Im Wesentlichen geht es um den Frieden nach dem Krieg – und was die Menschen daraus machen. Der Wunsch nach Normalität und nach einem friedlichen Miteinander steht hinter der spannenden Story. Die Geschichte selbst ist gut erzählt und gut beobachtet. Die Kinder spielen sehr natürlich und authentisch – ein besonderes Kennzeichen der DDR-Kinderfilme, die dank eines sorgfältigen Castings und viel Zeit für Proben und das Miteinander beim Dreh durchgängig sehr gute schauspielerische Leistungen von Kindern aufweisen. Das ist ebenso typisch wie die Propagierung der Grundprinzipien des Sozialismus, die in keinem Film fehlen dürfen, hier verkörpert durch den geläuterten Siggi und den in jeder Beziehung vorbildlichen und gutherzigen sowjetischen Soldaten, einen überzeugten Sozialisten, der in seinem eigentlichen Beruf Mathematiklehrer ist. Besonders die Themen Gleichheit und Solidarität spielen im Film eine Rolle. Denn Siggi hat bei seinen Diebeszügen gar nicht bedacht, dass die Spaghetti, die er stiehlt und auf dem Schwarzmarkt verkauft, woanders fehlen könnten, so dass andere Kinder hungern müssen. Der Schwarzmarkt wird hier nicht romantisiert, sondern als eine Art kapitalistischer Auswuchs verteufelt – auch 1982, als der Film gedreht wurde, gab es in der DDR aufgrund des Mangels an bestimmten Waren und Gütern eine Schattenwirtschaft, die natürlich vom Staat absolut nicht gern gesehen wurde, aber nie unterbunden werden konnte. Der Schwarzmarkt betraf sowohl den Handel mit Devisen als auch mit Produkten, an denen Mangel herrschte. Kein Wunder also, dass sich die Abneigung dagegen auch im Film äußert.

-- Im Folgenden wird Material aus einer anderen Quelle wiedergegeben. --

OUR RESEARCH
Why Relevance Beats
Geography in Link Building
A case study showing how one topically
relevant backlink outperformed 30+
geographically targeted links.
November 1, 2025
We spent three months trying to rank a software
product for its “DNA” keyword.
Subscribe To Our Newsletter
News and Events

Der kleine Film (65 Minuten) erzählt also nicht nur eine spannende Geschichte für das junge und ganz junge Kinopublikum, sondern er ist auch ein durchaus interessantes Zeitdokument, das neben dem diskret, aber dennoch offensichtlich erhobenen pädagogischen Zeigefinger vor allem kindgerechte Einblicke ins Leben im Nachkriegsdeutschland bietet.